> **Assignment**:
Search the entries for the word "back". Copy every line where it turns up.

> **Task data**:

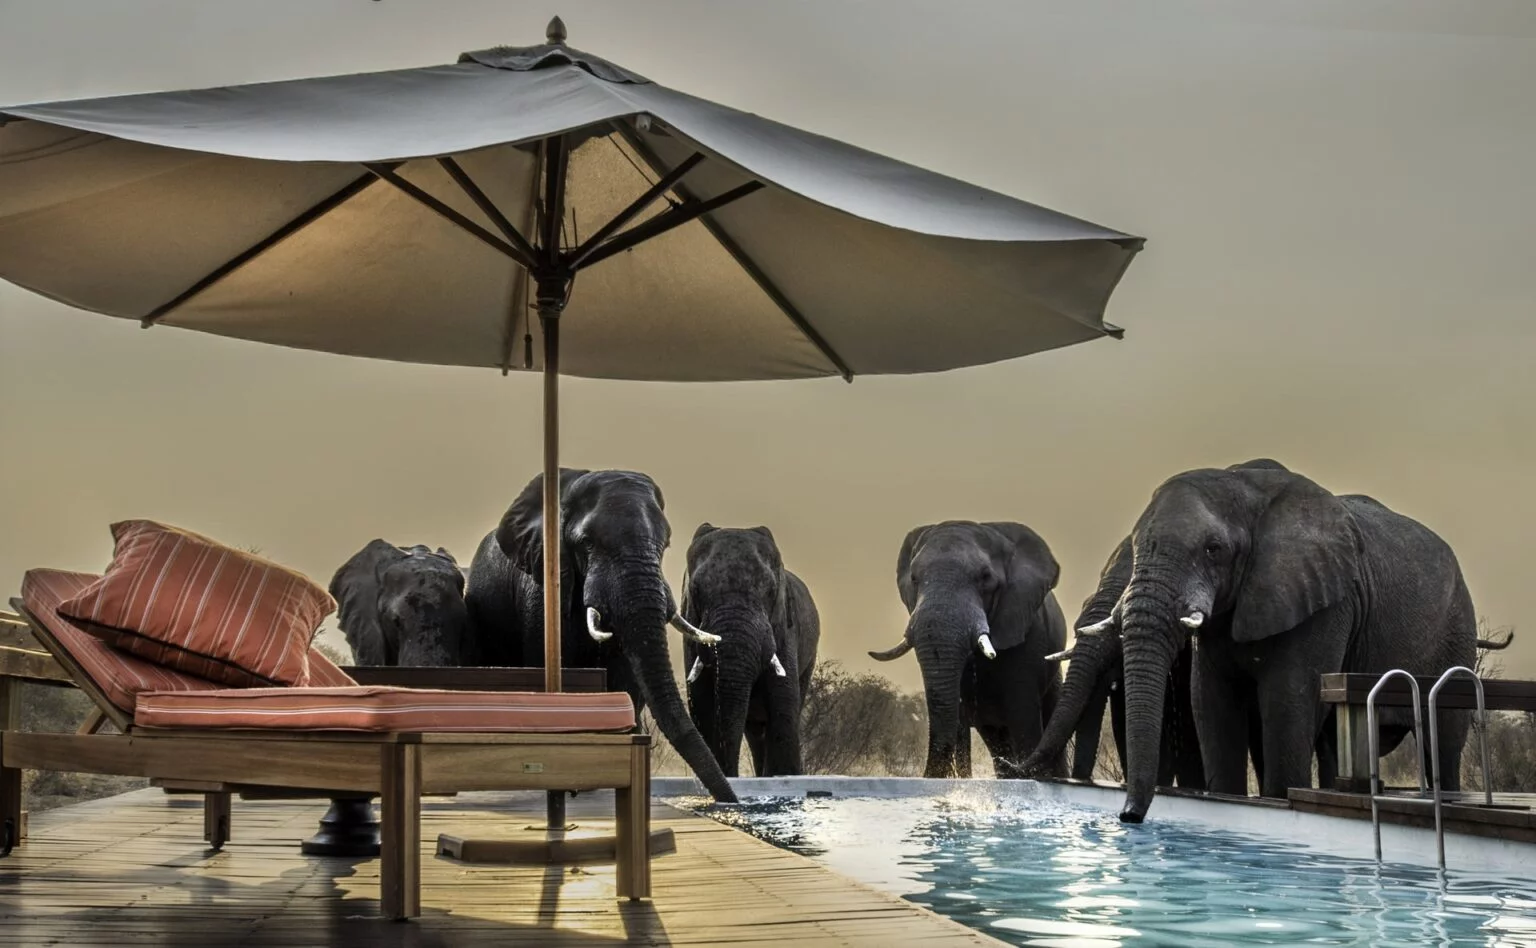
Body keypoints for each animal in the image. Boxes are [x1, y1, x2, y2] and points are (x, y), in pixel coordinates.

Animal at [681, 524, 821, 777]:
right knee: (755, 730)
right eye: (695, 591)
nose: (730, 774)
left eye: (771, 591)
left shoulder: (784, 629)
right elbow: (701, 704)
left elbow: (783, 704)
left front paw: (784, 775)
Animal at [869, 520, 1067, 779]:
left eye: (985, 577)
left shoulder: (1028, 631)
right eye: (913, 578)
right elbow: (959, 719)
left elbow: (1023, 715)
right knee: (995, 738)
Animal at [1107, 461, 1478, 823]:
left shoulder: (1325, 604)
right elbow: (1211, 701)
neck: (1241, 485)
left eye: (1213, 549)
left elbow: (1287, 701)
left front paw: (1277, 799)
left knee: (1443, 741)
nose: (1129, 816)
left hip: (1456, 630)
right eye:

...

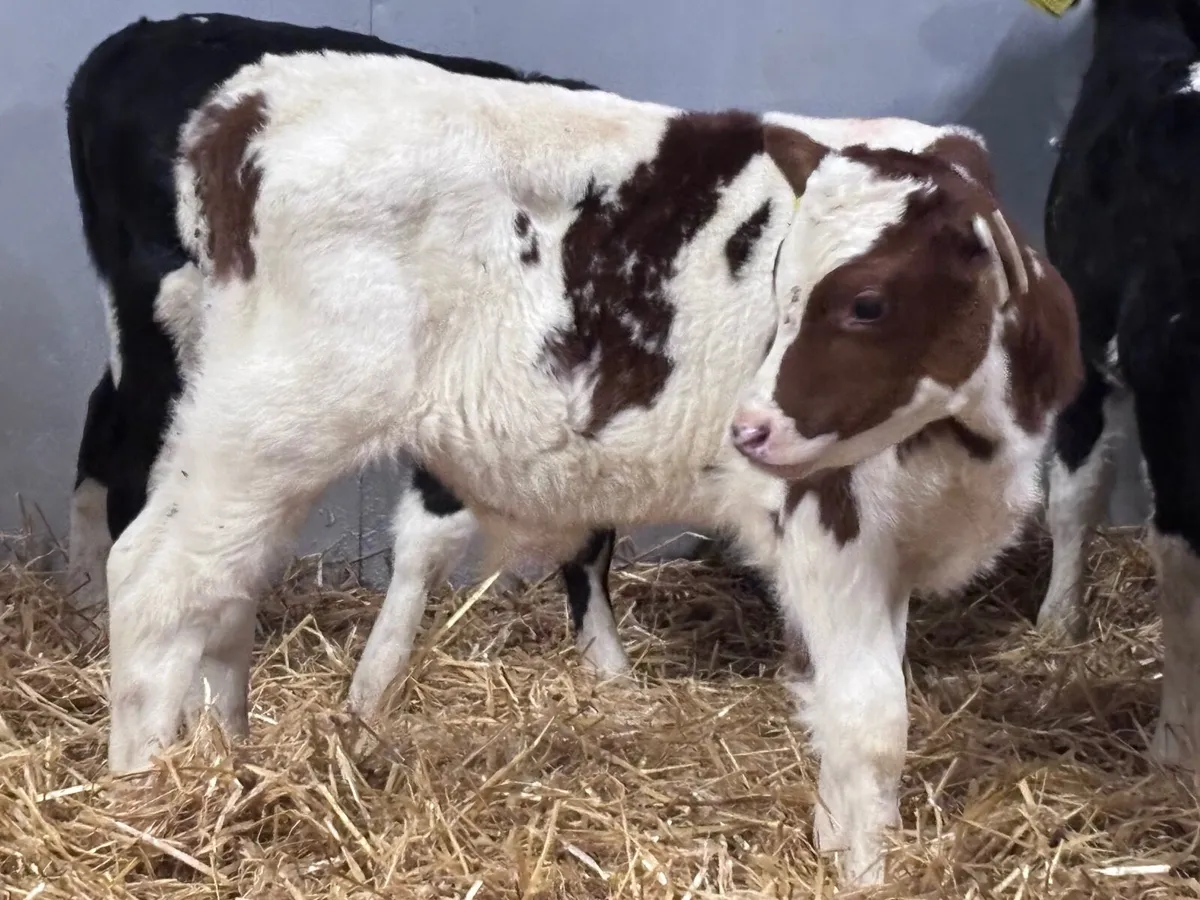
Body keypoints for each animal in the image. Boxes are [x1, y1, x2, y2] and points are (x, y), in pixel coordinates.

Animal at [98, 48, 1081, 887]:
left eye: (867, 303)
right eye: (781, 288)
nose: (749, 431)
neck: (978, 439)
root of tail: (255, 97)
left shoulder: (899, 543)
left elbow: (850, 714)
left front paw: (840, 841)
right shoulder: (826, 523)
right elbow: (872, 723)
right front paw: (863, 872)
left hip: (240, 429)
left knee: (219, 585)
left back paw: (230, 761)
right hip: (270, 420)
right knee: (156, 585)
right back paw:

* * *

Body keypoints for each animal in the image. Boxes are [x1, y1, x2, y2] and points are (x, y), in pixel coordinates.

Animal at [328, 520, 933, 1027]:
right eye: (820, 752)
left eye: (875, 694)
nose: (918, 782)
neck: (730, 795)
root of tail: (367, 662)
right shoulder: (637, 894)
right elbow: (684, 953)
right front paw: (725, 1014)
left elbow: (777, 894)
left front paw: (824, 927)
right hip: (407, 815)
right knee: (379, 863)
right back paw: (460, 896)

> **Solved problem**:
left back paw: (230, 761)
right back paw:
right back paw: (460, 896)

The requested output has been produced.